Fiodor Dostoïevski

par virginielebrun

Si j’aime Dostoïevski, c’est pour cette âme russe qu’il décrit si bien. Il a également des idées qu’il a eu le courage de défendre. Mais aussi pour ces passages qui sont comme des instants de grâce. C’est le cas de cet extrait au début de l’œuvre Les Démons (Les Possédés). Dans le chapitre I, (partie III), il nous raconte la relation entre Stéphane Trophinovitch et une amie Varvara Pétrovna.

Il est hors de doute que Varvara Pétrovna éprouvait souvent pour lui un véritable sentiment de haine; mais il est une chose dont Stéphane Trophinovitch ne se rendit jamais compte, c’est qu’elle avait fini par le considérer comme son fils, comme sa création, et en quelque sorte son invention personnelle; il était devenu la chair de sa chair, et si elle le gardait et l’ entretenait, ce n’était certes pas seulement parce qu’elle « enviait ses talents ». Comme elle devait se sentir offensée par de telles suppositions!

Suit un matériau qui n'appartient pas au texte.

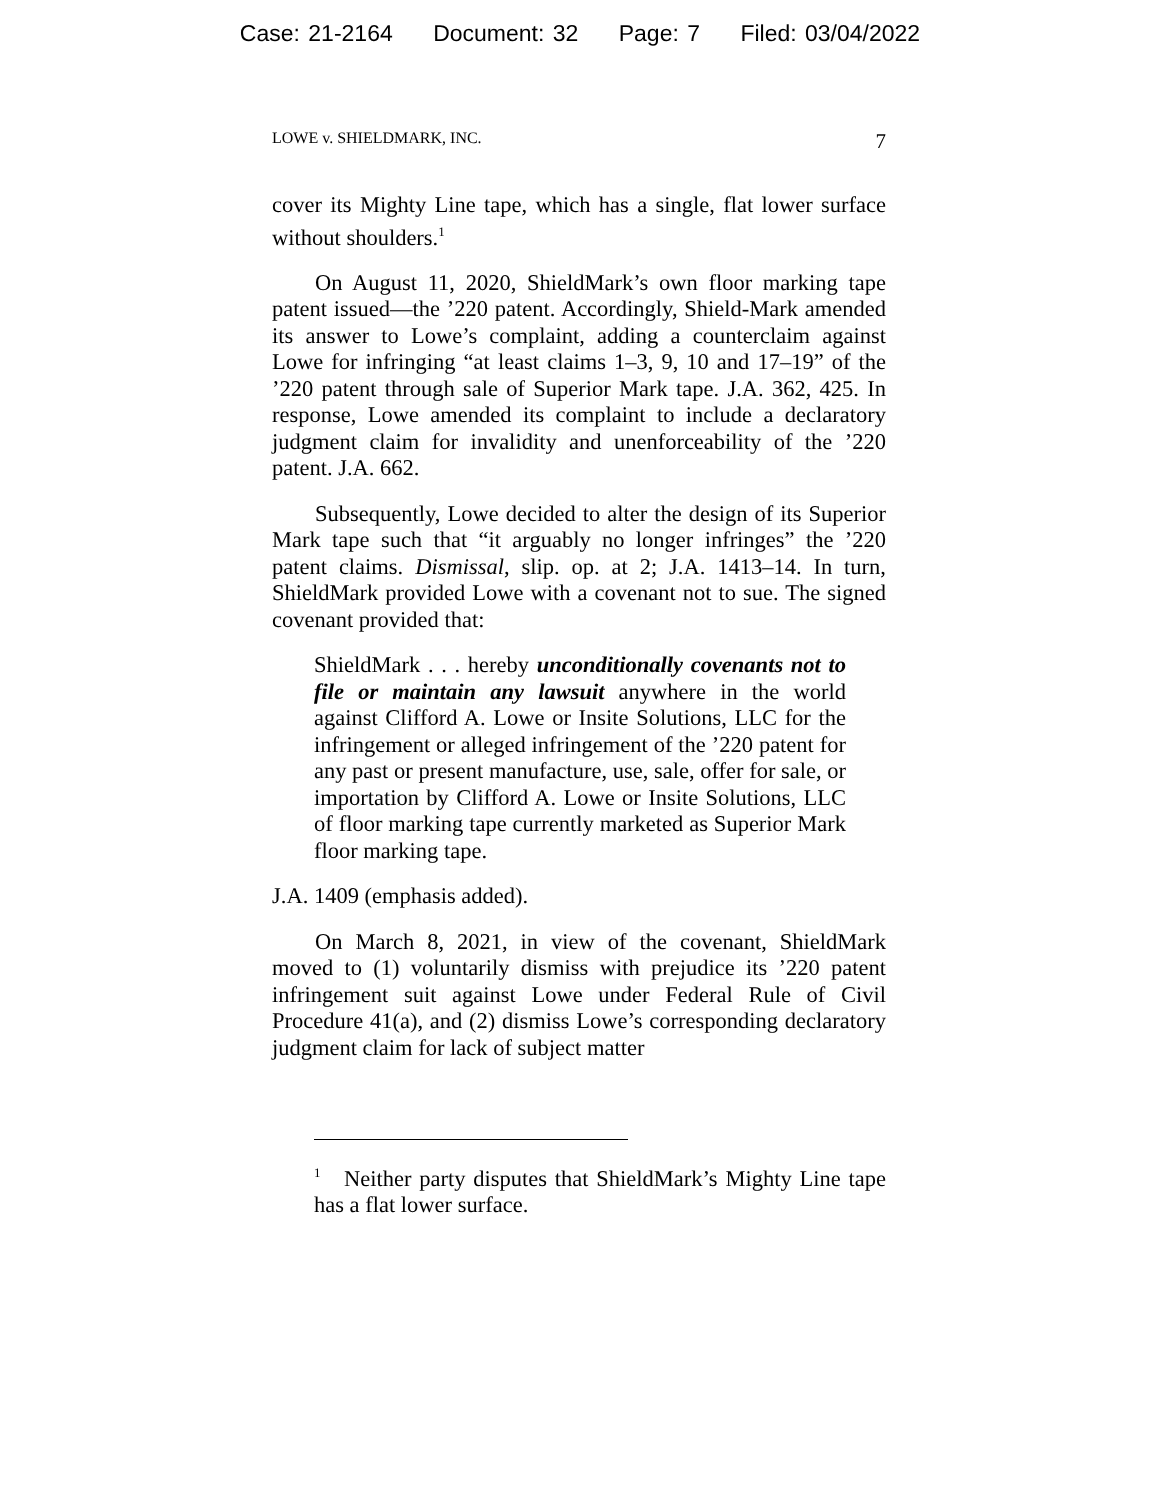Case: 21-2164 Document: 32 Page: 7 Filed: 03/04/2022
LOWE v. SHIELDMARK, INC. 7
cover its Mighty Line tape, which has a single, flat lower surface without shoulders.<sup>1</sup>
On August 11, 2020, ShieldMark’s own floor marking tape patent issued—the ’220 patent. Accordingly, Shield-Mark amended its answer to Lowe’s complaint, adding a counterclaim against Lowe for infringing “at least claims 1–3, 9, 10 and 17–19” of the ’220 patent through sale of Superior Mark tape. J.A. 362, 425. In response, Lowe amended its complaint to include a declaratory judgment claim for invalidity and unenforceability of the ’220 patent. J.A. 662.
Subsequently, Lowe decided to alter the design of its Superior Mark tape such that “it arguably no longer infringes” the ’220 patent claims. Dismissal, slip. op. at 2; J.A. 1413–14. In turn, ShieldMark provided Lowe with a covenant not to sue. The signed covenant provided that:
ShieldMark . . . hereby unconditionally covenants not to file or maintain any lawsuit anywhere in the world against Clifford A. Lowe or Insite Solutions, LLC for the infringement or alleged infringement of the ’220 patent for any past or present manufacture, use, sale, offer for sale, or importation by Clifford A. Lowe or Insite Solutions, LLC of floor marking tape currently marketed as Superior Mark floor marking tape.
J.A. 1409 (emphasis added).
On March 8, 2021, in view of the covenant, ShieldMark moved to (1) voluntarily dismiss with prejudice its ’220 patent infringement suit against Lowe under Federal Rule of Civil Procedure 41(a), and (2) dismiss Lowe’s corresponding declaratory judgment claim for lack of subject matter
<sup>1</sup> Neither party disputes that ShieldMark’s Mighty Line tape has a flat lower surface.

Elle nourrissait pour lui un amour ardent, auquel se mêlaient dans le fond de son cœur une haine de tous les instants, de la jalousie et du mépris. Elle veillait sur chacun de ses pas, et ne cessa pendant vingt-deux ans de le soigner et de le dorloter; elle eût passé des nuits entières sans sommeil si sa réputation de savant, de poète ou de citoyen avait couru le moindre danger. Elle l’avait « inventé », et avait été la première à croire à son invention. Il était en quelque sorte son rêve le plus cher… Mais en retour, elle exigeait beaucoup de lui à vrai dire, parfois même une entière servitude. Et avec cela, elle était rancunière à l’extrême.